Les partisans de Zarqawi ont également confirmé au journaliste de la Neue Zürcher Zeitung la haine de leur chef pour les chiites: non seulement leur enseignement théologique est considéré comme une hérésie, mais le rôle qu’ils ont pu acquérir en Irak depuis la chute du régime de Saddan Hussein est un raison de plus de les combattre.
Comme le note l’auteur de l’article, ces propos confirmeraient les longs passages très hostiles aux chiites de la lettre du début de l’année 2004 à l’authenticité incertaine. La lettre proposait une véritable stratégie de guerre civile entre sunnites et chiites, stratégie que Ben Laden aurait rejetée, précise l’article. Cela n’a pas empêché Zarqawi et ses partisans de poursuivre leurs efforts.
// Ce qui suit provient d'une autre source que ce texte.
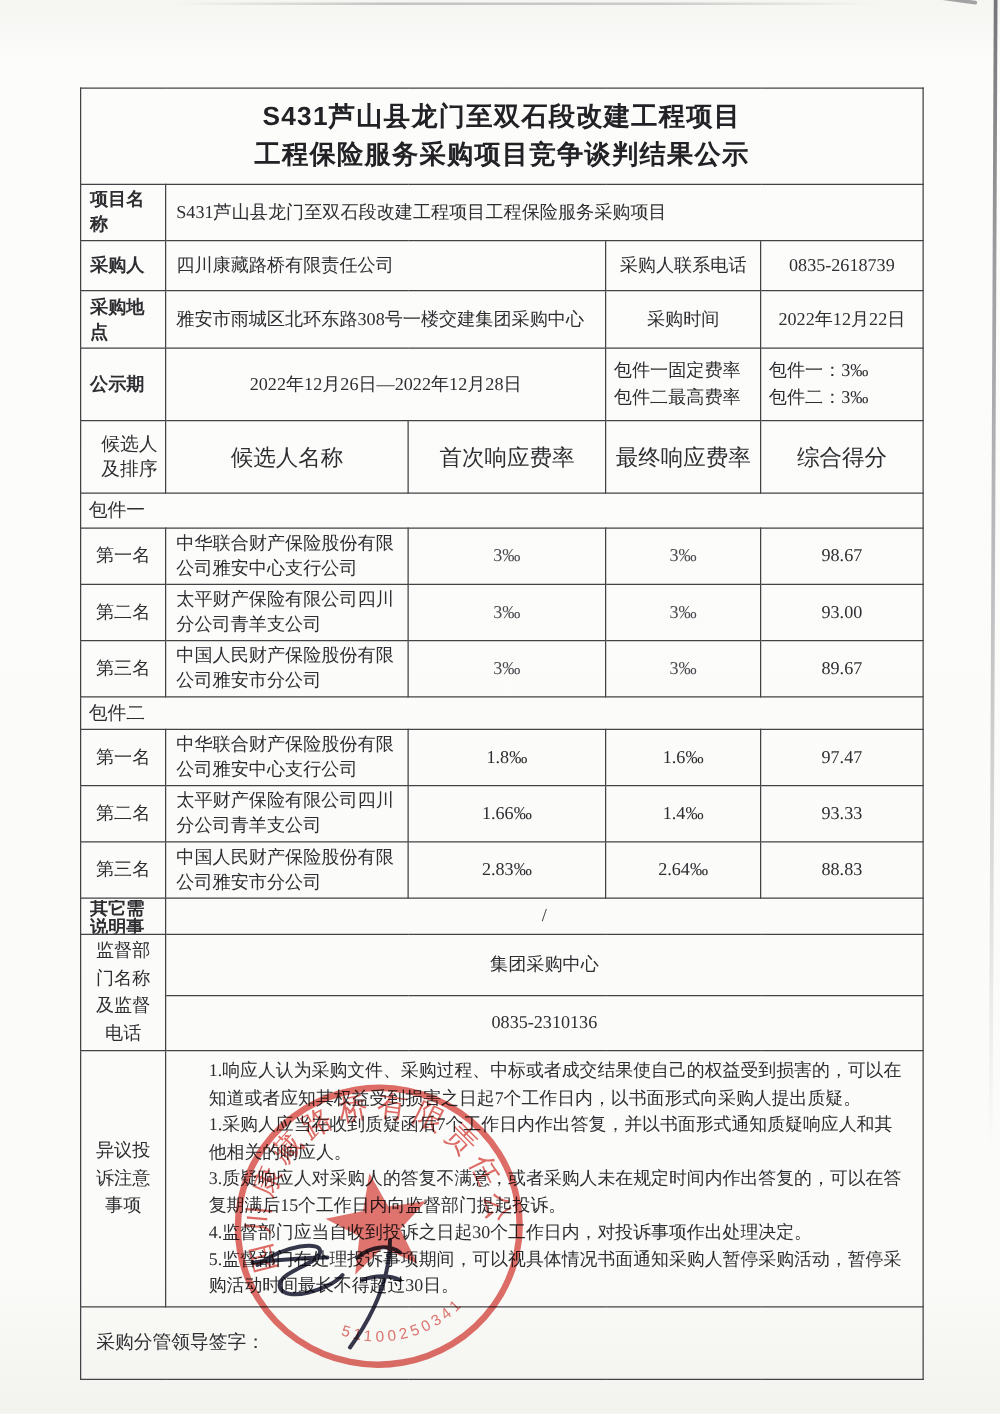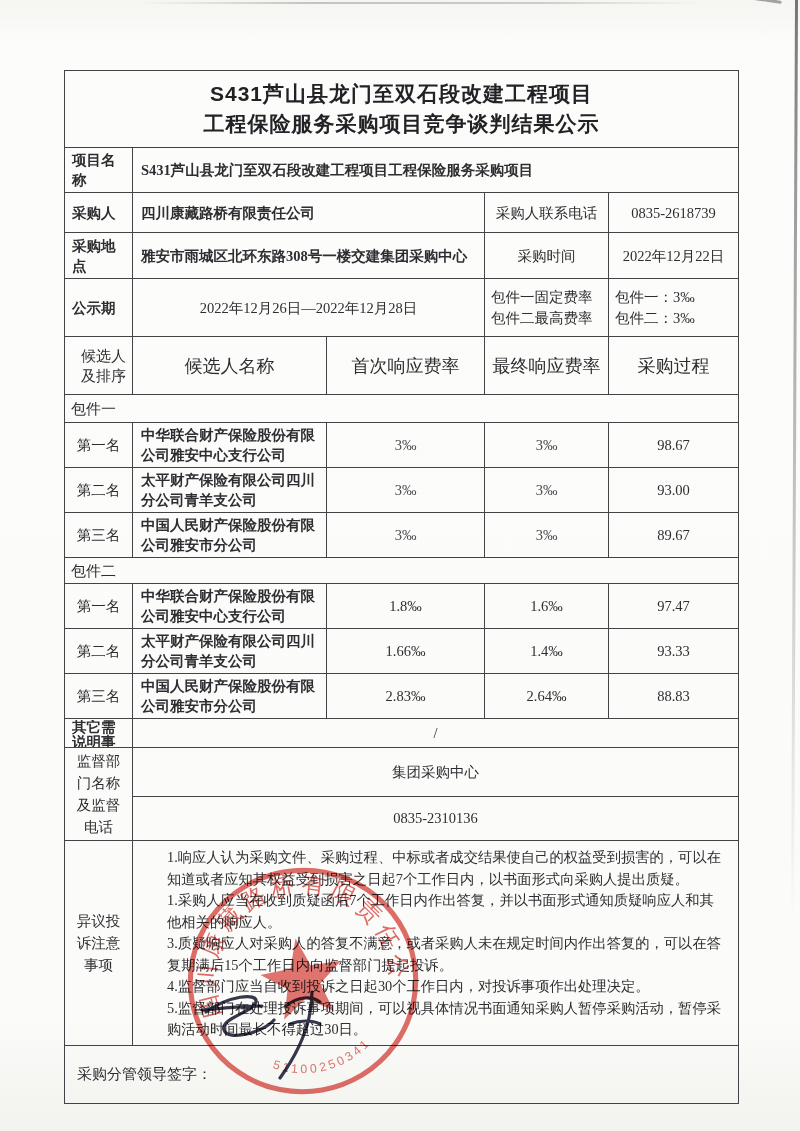--- a/index.html
+++ b/index.html
@@ -44,7 +44,7 @@
   .title-line { font-weight:bold; font-size:21px; line-height:30px; letter-spacing:1px; color:#222226; font-family:"Liberation Sans","DejaVu Sans",sans-serif; }
   td.lbl { text-align:left; padding-left:7px;font-weight:bold; }
   td.lbl-c { text-align:center; }
-  td.val-l { text-align:left; padding-left:8px;font-weight:bold; }
+  td.val-l { text-align:left; padding-left:8px; }
   td.val-c { text-align:center; }
   td.pkg { text-align:left; font-size:15px;margin-left:36px; }
   td.hdr { text-align:center; font-size:18px; }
Différentes opérations sont attribuées à ce groupe (dont l’attentat contre le quartier général de l’ONU à Bagdad), qui serait notamment responsable de la mort de l’Ayatollah Hakim et de plus de 80 Irakiens lors d’un attentat commis durant les célébrations d’Ashura à Nadjaf, le 29 août 2003.
Dans une très intéressante analyse sur les implications du renouveau chiite en Irak, publiée dans le Washington Quarterly (été 2004), le chercheur Vali Nasr faisait remarquer que la compétition pour le pouvoir entre chiites et sunnites représentait l’un des facteurs cruciaux qui détermineraient l’avenir de l’Irak. Les chiites constituent la majorité de la population de l’Irak. La réaffirmation du chiisme dans l’espace public irakien aura des répercussions bien au delà des frontières du pays. Cette rivalité renforce par contre-coup le militantisme sunnite, qui voit dans la place croissante occupée par les chiites une menace.